From the first line of the records below, transcribe each line exactly up to and including the one with "pinky mcp: (411, 750)"; pictures stay out.
---------- GIVEN RECORDS
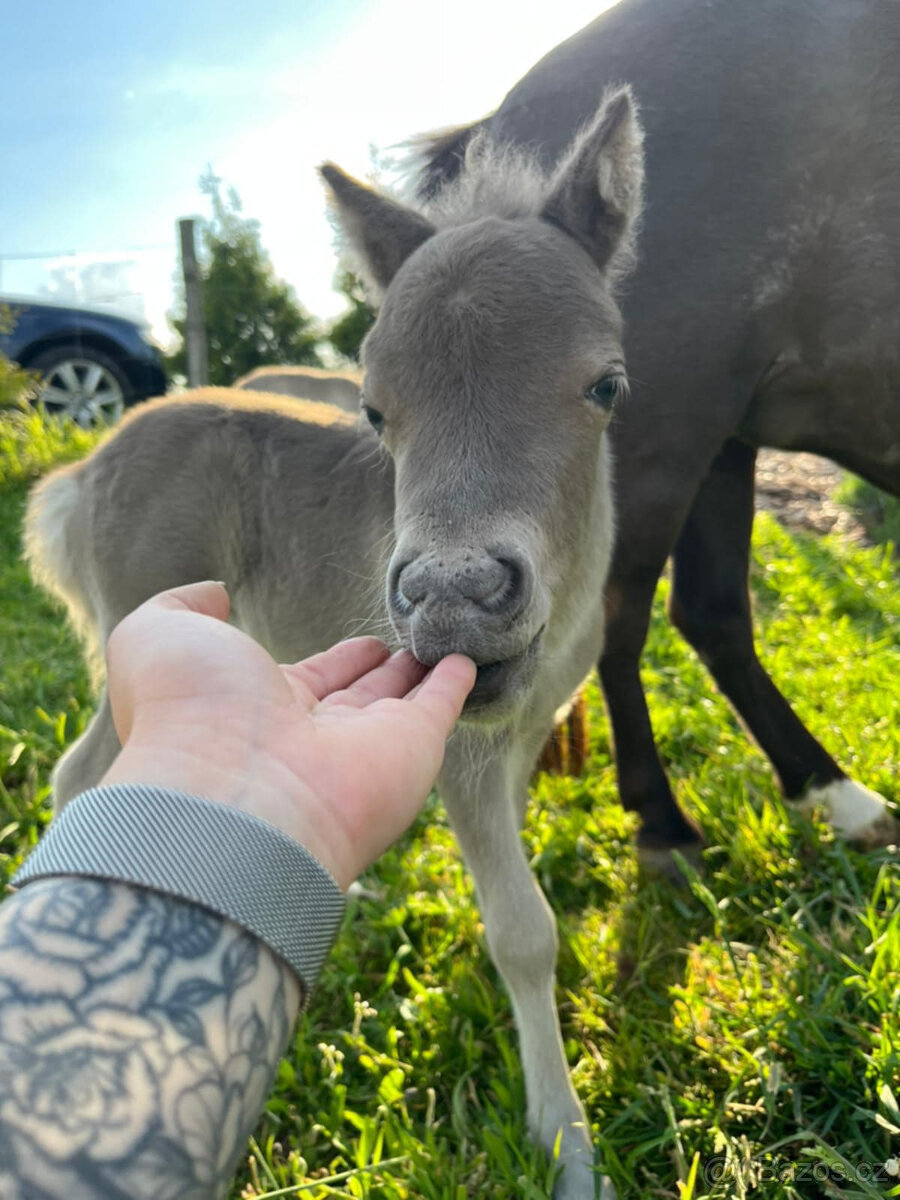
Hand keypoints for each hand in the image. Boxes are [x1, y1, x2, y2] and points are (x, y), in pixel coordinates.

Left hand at [101, 581, 474, 888]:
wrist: (230, 792)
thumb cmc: (186, 711)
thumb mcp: (158, 636)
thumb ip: (181, 606)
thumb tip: (217, 592)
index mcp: (258, 713)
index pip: (309, 682)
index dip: (336, 662)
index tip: (360, 643)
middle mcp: (313, 736)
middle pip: (358, 699)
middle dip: (381, 672)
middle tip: (405, 645)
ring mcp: (364, 747)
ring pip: (399, 703)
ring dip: (420, 675)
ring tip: (443, 641)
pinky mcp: (411, 750)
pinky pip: (439, 709)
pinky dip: (455, 685)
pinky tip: (467, 660)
--------------------
RESPONSE –
Hand keypoints for each hand in the image. Boxes are [x1, y1, x2, y2] and points are (x, y), in pixel coordinates.

Left hand at [101, 581, 474, 888]:
wrist: (230, 792)
thumb cmc: (186, 711)
thumb mcp: (158, 636)
thumb ip: (181, 606)
thumb tip: (217, 592)
index mcp: (258, 713)
index pip: (309, 682)
index dip: (336, 662)
index tip: (360, 643)
middle mcp: (313, 736)
middle pip: (358, 699)
middle dip: (381, 672)
middle tip: (405, 645)
ring mcp: (364, 747)
ring pip: (399, 703)
ring dip: (420, 675)
ring tip: (443, 641)
pinky mcp: (411, 750)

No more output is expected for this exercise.